This Spring Boot starter provides easy to use and though configurable API Key authentication for your Spring Boot project.
To install simple add the dependency to you project build system, e.g. Gradle or Maven.
Gradle
implementation 'net.skobow:apikey-authentication-spring-boot-starter:0.6.0'
Maven
<dependency>
<groupId>net.skobow</groupId>
<artifactId>apikey-authentication-spring-boot-starter</artifactId>
<version>0.6.0</version>
</dependency>
Just add the @EnableApiKeyAuthentication
annotation to you Spring Boot Application class and provide web.authentication.apikey
property to enable static API key authentication. This will add an Spring HandlerInterceptor
that will check the X-Api-Key
request header for the configured static API key.
If no or not the correct key is provided the request will fail and send 401 as return code.
If no value for an API key is provided a random key is generated and logged to command line. This configuration is only suitable for testing scenarios as it does not provide security as the API key may appear in logs and is therefore considered as insecure!
If you want to configure paths to be included or excluded you can provide lists with patterns in you Spring configuration.
@Bean("apiKeyAuthenticationIncludePatterns")
public List<String> apiKeyAuthenticationIncludePatterns() {
...
}
or
@Bean("apiKeyAuthenticationExcludePatterns")

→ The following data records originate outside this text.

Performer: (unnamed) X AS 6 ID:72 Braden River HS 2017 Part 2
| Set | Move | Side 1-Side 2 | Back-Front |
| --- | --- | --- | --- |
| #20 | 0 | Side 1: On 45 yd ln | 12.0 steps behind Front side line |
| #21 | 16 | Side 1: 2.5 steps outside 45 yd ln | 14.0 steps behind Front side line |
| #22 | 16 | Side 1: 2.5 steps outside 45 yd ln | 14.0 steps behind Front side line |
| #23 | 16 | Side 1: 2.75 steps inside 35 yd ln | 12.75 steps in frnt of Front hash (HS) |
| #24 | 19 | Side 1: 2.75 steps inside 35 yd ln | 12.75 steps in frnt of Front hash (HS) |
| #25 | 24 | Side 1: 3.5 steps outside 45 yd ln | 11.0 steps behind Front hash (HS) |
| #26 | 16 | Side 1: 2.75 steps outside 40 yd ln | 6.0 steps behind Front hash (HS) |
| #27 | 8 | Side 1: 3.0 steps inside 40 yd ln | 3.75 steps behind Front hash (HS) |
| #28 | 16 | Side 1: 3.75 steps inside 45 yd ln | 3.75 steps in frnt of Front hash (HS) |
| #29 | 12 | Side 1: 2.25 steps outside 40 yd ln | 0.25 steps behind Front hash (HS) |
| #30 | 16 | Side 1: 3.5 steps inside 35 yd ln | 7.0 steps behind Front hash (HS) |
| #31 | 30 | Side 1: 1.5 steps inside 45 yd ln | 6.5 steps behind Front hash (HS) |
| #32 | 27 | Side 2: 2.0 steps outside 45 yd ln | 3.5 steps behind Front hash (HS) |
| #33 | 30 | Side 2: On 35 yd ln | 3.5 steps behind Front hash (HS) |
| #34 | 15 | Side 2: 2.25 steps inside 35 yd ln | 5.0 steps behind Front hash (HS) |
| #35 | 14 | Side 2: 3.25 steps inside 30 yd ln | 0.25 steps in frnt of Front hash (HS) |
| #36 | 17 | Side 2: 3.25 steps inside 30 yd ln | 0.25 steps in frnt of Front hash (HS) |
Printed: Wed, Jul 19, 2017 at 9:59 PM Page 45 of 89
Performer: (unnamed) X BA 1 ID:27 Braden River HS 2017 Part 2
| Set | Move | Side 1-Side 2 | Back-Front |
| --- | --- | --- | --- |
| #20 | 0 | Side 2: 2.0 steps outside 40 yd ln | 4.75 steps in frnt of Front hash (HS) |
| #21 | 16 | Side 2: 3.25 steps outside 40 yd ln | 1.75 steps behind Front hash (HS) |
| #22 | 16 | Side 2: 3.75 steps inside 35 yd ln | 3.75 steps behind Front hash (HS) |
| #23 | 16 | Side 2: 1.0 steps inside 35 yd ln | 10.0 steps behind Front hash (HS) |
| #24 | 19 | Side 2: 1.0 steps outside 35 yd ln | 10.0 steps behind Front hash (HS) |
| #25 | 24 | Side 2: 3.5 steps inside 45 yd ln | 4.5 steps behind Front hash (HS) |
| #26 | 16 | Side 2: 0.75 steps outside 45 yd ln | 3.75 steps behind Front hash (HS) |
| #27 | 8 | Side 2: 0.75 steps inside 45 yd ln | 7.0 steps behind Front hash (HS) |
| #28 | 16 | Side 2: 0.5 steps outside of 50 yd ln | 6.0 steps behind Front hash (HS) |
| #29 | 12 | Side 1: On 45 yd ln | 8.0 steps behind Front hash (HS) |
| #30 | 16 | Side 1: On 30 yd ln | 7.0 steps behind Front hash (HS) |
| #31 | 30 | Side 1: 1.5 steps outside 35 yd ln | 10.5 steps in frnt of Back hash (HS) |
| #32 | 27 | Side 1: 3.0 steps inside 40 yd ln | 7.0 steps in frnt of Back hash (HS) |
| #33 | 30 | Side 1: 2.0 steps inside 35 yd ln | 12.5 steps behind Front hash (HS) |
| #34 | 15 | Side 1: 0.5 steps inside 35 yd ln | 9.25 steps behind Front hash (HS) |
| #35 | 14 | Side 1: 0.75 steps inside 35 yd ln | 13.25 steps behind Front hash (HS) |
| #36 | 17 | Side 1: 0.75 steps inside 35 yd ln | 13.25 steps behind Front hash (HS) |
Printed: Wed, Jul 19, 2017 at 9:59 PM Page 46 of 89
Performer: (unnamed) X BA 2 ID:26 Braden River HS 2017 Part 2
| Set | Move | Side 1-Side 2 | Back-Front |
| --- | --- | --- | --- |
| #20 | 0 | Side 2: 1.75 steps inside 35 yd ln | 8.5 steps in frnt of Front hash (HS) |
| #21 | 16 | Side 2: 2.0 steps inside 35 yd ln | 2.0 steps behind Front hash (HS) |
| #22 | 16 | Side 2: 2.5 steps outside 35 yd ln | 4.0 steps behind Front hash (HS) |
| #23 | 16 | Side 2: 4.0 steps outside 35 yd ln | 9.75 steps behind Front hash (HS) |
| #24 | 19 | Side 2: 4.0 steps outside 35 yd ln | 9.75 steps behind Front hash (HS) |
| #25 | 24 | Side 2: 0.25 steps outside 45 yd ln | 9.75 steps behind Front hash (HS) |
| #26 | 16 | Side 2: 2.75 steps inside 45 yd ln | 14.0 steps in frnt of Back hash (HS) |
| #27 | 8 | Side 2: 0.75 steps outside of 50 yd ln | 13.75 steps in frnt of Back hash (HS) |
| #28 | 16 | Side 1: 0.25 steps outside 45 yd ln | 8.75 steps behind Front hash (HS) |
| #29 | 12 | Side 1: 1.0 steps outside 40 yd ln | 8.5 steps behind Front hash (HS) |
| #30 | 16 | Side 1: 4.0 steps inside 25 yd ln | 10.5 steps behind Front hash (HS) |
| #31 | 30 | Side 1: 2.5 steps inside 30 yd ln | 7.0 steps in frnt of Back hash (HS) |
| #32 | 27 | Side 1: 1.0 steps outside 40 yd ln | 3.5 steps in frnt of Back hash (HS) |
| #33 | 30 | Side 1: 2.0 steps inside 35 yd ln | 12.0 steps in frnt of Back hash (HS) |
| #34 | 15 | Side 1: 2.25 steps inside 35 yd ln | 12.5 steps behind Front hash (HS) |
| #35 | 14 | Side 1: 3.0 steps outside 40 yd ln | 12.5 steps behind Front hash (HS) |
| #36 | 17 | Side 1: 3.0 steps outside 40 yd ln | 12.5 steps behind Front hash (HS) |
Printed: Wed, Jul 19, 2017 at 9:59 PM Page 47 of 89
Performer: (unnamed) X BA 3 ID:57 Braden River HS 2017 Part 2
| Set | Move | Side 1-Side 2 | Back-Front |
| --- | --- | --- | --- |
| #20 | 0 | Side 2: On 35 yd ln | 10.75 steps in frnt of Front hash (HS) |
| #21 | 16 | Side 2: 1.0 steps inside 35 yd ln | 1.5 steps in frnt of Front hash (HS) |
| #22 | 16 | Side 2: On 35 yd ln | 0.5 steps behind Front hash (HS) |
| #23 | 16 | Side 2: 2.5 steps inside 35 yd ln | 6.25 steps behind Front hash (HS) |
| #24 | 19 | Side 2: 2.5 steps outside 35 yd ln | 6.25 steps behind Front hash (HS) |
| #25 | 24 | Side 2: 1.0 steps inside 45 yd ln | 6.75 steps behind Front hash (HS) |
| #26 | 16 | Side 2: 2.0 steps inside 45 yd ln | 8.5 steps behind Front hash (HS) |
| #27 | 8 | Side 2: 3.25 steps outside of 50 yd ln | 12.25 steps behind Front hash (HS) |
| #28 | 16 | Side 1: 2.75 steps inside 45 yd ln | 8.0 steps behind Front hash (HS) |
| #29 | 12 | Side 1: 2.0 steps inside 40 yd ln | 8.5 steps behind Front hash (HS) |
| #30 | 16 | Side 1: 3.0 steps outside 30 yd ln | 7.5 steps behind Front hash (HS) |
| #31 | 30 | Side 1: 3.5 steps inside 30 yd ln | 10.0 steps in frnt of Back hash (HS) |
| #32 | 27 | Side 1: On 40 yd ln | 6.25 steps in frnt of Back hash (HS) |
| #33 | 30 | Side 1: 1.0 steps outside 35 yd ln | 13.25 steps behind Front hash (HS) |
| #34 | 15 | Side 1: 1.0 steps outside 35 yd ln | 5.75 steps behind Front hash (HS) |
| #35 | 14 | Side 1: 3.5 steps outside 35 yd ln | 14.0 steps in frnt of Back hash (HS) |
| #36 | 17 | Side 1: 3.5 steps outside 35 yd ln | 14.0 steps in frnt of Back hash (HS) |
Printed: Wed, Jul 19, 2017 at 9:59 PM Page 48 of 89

public List<String> apiKeyAuthenticationExcludePatterns) {
...
}
Normally you may want to exclude at least your /error
endpoint otherwise no errors will be returned to the user.
If you want to use a different HTTP header field you can simply provide your own implementation of the RequestApiKeyExtractor
interface as a Spring bean.
By default static API key verification for all requests is used. If your needs demand for a different verification schema you can provide your own implementation of the ApiKeyVerificationHandler
interface as a Spring bean. This instance will be called during the request and lets you do your specific API key verification.